======== Records for the exercise
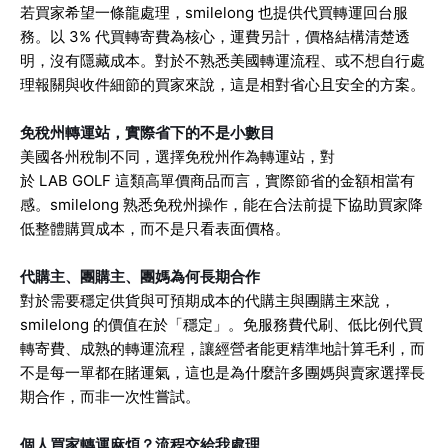
若買家希望一條龍處理，smilelong 也提供代買轉運回台服
務。以 3% 代買轉寄費為核心，運費另計，價格結構清楚透
明，沒有隱藏成本。對於不熟悉美國轉運流程、或不想自行處
理報關與收件細節的買家來說，這是相對省心且安全的方案。
免稅州轉運站，實際省下的不是小數目
美國各州稅制不同，選擇免稅州作為轉運站，對
於 LAB GOLF 這類高單價商品而言，實際節省的金額相當有
感。smilelong 熟悉免稅州操作，能在合法前提下協助買家降
低整體購買成本，而不是只看表面價格。
代購主、團購主、團媽為何長期合作
對於需要穩定供貨與可預期成本的代購主與團購主來說，
smilelong 的價值在於「穩定」。免服務費代刷、低比例代買
轉寄費、成熟的轉運流程，讓經營者能更精準地計算毛利，而
不是每一單都在賭運氣，這也是為什麼許多團媽與賣家選擇長
期合作，而非一次性嘗試。
個人買家轉運麻煩？流程交給我處理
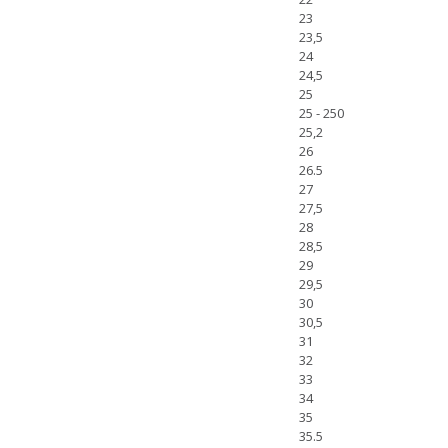
23
23,5
24
24,5
25
25 - 250
25,2
26
26.5
27
27,5
28
28,5
29
29,5
30
30,5
31
32
33
34
35
35.5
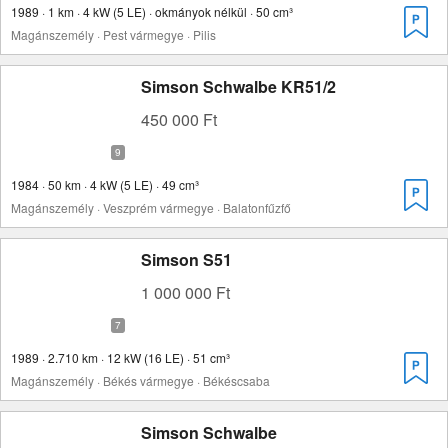
1989 · 1 km · 4 kW (5 LE) · okmányok nélkül · 50 cm³
Magánszemély · Pest vármegye · Pilis
Simson Schwalbe KR51/2
450 000 Ft
1984 · 50 km · 4 kW (5 LE) · 49 cm³
Magánszemély · Veszprém vármegye · Balatonfűzfő
Simson S51
1 000 000 Ft
1989 · 2.710 km · 12 kW (16 LE) · 51 cm³
Magánszemély · Békés vármegye · Békéscsaba
Simson Schwalbe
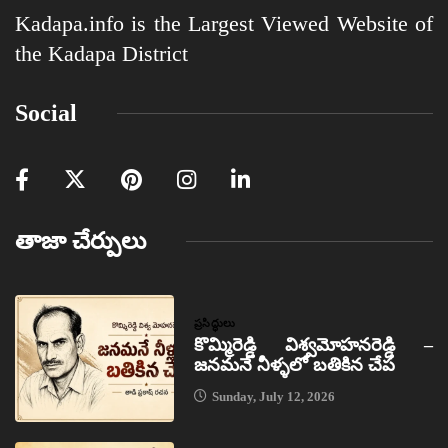
Kadapa.info is the Largest Viewed Website of
the Kadapa District
Social
తాజా చేర్పులు
ప్రసిద్ధులు
కొమ్మిరెడ్డి విశ్వమోహనరెడ్డి –
జనమనే నీళ్ళలో బతికిన చేప
Sunday, July 12, 2026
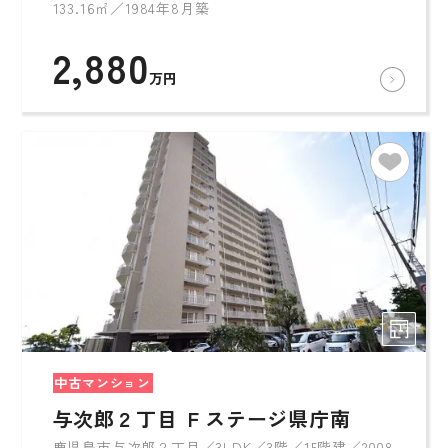
133.16㎡／1984年8月築
2,880
万円
中古マンション
与次郎２丁目 Ｆステージ県庁南
鹿児島市与次郎２丁目／3LDK／3階／15階建／2008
================
**Task to carry out**
Would you return all the data exactly as given, minus the pictures?

**Task solution**
若買家希望一條龍處理，smilelong 也提供代買轉運回台服
務。以 3% 代買轉寄費為核心，運費另計，價格結構清楚透
明，沒有隱藏成本。對於不熟悉美國轉運流程、或不想自行處
理報關與收件細節的買家來說，這是相對省心且安全的方案。
免稅州轉運站，實際省下的不是小數目
美國各州稅制不同，選擇免稅州作為轉運站，對
於 LAB GOLF 這類高單價商品而言，實際節省的金額相當有
感。smilelong 熟悉免稅州操作，能在合法前提下協助買家降
低整體購買成本，而不是只看表面價格。
代購主、團購主、團媽為何長期合作
對於需要穩定供貨與可預期成本的代購主與團購主來說，
smilelong 的價值在於「穩定」。免服務費代刷、低比例代買
轉寄費、成熟的轉運流程，讓經營者能更精準地計算毛利，而
不是每一單都在賭運氣，這也是為什麼許多團媽與賣家選擇長
期合作，而非一次性嘗試。
個人買家轉運麻煩？流程交給我處理
23
23,5
24
24,5
25
25 - 250
25,2
26
26.5
27
27,5
28
28,5
29
29,5
30
30,5
31
32
33
34
35
35.5
1989 · 1 km · 4 kW (5 LE) · okmányok nélkül · 50 cm³
Magánszemély · Pest vármegye · Pilis
Simson Schwalbe KR51/2
450 000 Ft
1984 · 50 km · 4 kW (5 LE) · 49 cm³
Magánszemély · Veszprém vármegye · Balatonfűzfő
Simson S51
1 000 000 Ft
1989 · 2.710 km · 12 kW (16 LE) · 51 cm³
Magánszemély · Békés vármegye · Békéscsaba
Simson Schwalbe
Kadapa.info is the Largest Viewed Website of
the Kadapa District
Social
తాజా చేర్పులు
ప్రసిద్ధులు
కొమ్మిరెడ్డి విశ్వమోహనరెడ్డి –
జనమనే నీళ్ళలో బతికిన చేప
Sunday, July 12, 2026
133.16㎡／1984年8月築
2,880
万円
中古マンション
与次郎２丁目 Ｆステージ県庁南
鹿児島市与次郎２丁目／3LDK／3階／15階建／2008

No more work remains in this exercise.